Wednesday, May 27, 2026
Breaking

Ecuador Colombia Tariff War

Ecuador has raised tariffs on Colombian goods to 100%, sending bilateral trade down 44% as a diplomatic dispute rooted in security and geopolitics spirals into a full-blown economic rupture.

President Daniel Noboa announced the sweeping new duties in his State of the Union address on Sunday, framing the move as a response to Colombian support for Ecuadorian criminal groups and a wave of forced disappearances that rights groups trace to Colombian-linked cartels operating across the shared border.
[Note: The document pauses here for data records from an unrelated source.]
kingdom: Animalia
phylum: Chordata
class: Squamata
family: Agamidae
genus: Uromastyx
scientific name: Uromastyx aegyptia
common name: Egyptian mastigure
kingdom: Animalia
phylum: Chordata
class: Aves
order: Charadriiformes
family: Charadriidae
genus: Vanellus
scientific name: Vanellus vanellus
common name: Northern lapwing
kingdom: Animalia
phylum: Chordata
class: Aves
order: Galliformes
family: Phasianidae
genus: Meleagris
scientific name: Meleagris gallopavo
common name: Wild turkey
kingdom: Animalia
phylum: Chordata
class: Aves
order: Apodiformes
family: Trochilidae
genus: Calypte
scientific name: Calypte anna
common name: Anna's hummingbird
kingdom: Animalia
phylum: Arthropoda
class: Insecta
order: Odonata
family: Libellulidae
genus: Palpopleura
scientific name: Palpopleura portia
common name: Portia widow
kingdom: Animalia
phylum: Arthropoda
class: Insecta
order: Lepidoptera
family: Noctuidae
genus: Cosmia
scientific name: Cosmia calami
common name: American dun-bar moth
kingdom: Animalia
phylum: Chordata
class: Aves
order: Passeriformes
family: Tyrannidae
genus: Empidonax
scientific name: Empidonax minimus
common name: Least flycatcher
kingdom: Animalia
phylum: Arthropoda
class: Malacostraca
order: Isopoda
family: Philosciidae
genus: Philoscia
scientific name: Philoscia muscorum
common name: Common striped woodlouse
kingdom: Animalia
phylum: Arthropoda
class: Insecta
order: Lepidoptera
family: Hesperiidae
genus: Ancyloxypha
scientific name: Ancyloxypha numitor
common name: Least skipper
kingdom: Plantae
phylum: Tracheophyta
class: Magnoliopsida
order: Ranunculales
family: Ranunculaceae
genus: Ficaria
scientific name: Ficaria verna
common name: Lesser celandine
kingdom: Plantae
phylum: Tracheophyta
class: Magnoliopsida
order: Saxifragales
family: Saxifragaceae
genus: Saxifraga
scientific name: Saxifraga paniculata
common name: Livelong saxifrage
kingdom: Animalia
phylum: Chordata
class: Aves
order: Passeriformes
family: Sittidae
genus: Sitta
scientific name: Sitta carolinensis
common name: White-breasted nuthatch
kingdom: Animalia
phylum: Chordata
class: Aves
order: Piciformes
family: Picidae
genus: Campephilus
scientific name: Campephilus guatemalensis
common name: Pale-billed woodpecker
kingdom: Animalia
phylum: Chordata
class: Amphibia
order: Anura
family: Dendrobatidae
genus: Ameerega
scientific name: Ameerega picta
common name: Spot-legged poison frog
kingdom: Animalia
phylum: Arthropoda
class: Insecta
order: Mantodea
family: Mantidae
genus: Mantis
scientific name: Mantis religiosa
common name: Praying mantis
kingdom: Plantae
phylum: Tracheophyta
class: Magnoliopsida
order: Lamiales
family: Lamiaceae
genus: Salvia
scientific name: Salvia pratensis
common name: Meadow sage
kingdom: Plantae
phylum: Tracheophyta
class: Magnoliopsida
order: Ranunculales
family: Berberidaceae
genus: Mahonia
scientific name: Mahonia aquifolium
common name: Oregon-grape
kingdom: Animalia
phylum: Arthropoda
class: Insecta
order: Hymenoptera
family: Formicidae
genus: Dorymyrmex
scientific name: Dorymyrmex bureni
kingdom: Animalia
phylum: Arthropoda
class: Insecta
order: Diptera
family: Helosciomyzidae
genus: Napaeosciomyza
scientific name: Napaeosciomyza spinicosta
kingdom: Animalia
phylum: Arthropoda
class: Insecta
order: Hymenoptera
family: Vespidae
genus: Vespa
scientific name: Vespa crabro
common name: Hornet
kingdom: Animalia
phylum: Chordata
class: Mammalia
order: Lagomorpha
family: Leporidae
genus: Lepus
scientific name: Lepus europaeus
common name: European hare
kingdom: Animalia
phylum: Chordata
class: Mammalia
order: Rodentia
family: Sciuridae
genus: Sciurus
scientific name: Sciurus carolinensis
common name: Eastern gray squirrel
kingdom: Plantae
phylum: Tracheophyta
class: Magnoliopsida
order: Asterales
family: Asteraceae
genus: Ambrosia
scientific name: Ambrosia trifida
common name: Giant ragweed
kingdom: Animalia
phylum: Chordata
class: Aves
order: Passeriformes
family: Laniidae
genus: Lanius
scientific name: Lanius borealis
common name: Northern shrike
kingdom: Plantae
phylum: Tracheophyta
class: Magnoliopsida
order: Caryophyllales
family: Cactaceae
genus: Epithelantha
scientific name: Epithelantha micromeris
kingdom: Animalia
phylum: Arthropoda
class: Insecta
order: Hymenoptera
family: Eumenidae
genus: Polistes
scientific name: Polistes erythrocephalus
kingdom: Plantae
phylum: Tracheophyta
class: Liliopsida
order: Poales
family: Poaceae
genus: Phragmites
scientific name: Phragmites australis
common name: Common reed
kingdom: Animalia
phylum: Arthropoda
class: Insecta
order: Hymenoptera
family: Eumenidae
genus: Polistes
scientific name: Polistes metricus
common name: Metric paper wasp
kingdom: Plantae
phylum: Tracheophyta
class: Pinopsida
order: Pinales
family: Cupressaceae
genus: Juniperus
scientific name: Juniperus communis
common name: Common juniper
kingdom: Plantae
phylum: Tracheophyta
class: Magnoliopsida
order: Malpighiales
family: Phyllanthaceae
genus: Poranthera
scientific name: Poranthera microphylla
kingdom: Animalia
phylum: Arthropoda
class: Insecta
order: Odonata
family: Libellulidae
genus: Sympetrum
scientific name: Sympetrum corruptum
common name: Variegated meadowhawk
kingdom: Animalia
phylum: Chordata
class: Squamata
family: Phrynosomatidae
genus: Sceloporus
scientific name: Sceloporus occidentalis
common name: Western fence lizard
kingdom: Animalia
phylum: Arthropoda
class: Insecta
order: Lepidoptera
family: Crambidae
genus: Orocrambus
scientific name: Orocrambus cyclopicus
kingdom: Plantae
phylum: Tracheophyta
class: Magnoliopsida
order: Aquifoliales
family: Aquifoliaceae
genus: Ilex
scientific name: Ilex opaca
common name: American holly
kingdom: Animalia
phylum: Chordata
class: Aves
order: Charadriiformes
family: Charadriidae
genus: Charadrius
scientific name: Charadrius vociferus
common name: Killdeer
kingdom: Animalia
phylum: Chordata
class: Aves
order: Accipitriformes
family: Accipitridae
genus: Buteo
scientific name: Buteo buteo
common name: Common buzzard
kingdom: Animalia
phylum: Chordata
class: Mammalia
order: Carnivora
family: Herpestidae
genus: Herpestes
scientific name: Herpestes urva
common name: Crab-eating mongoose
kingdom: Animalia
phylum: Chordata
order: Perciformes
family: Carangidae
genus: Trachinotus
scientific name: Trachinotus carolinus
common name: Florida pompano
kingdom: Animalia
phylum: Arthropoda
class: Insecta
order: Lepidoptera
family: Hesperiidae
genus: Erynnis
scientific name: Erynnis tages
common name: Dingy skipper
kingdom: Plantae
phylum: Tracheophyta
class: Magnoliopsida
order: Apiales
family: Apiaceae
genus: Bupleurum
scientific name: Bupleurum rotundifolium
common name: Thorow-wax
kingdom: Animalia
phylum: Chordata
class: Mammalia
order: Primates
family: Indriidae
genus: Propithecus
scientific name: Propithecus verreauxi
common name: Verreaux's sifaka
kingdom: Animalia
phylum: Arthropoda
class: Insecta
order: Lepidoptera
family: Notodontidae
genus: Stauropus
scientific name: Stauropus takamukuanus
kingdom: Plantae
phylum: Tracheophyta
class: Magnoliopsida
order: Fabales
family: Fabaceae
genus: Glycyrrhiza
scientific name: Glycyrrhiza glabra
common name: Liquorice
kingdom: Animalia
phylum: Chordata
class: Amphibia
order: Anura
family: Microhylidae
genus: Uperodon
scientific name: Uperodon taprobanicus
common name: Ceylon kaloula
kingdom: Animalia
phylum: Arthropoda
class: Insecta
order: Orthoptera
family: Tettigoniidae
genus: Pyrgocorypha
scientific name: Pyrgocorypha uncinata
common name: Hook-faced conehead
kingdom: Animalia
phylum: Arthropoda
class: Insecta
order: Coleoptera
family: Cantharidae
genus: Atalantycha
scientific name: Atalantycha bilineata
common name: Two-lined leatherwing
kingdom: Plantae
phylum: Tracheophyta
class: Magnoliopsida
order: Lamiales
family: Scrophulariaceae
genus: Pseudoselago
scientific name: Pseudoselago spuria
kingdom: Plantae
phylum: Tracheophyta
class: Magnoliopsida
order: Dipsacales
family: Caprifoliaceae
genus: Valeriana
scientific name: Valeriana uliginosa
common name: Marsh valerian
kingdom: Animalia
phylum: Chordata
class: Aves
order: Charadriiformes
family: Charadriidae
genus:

The tariff escalation caps a three-month descent from initial 25% duties imposed in April. Business groups on both sides say the collapse is unlike anything seen since the Cenepa border conflict of 1995. Colombia’s commerce minister called the move “an act of economic aggression” and said Bogota was preparing a formal complaint to the Andean Community trade bloc.

The friction is partly downstream of a wider US regional strategy. Washington has backed Noboa’s military-first approach with $200 million in security assistance, while Colombia under Petro has pursued a more cautious posture toward Caracas. Ecuador’s navy seized three Go-fast boats suspected of carrying Colombian cocaine in the Gulf of Guayaquil last week — the third such intercept in eight days.

For Noboa, the tariff offensive also carries political utility. His approval rating has dipped 8 points since January, with voters in the border provinces hardest hit by cartel violence. A recent UN Development Programme survey found 62% of Ecuadorians list crime as their primary concern — ahead of jobs, healthcare and education. Tariffs on Colombia play to that anxiety, even as they deepen economic pain for importers and consumers already dealing with a 40% currency devaluation since 2023.

The Andean Community has called a special session for Thursday to consider mediation. Colombia has already imposed retaliatory tariffs on Ecuadorian bananas and flowers — key exports representing roughly $800 million annually. Neither side has signalled willingness to step back.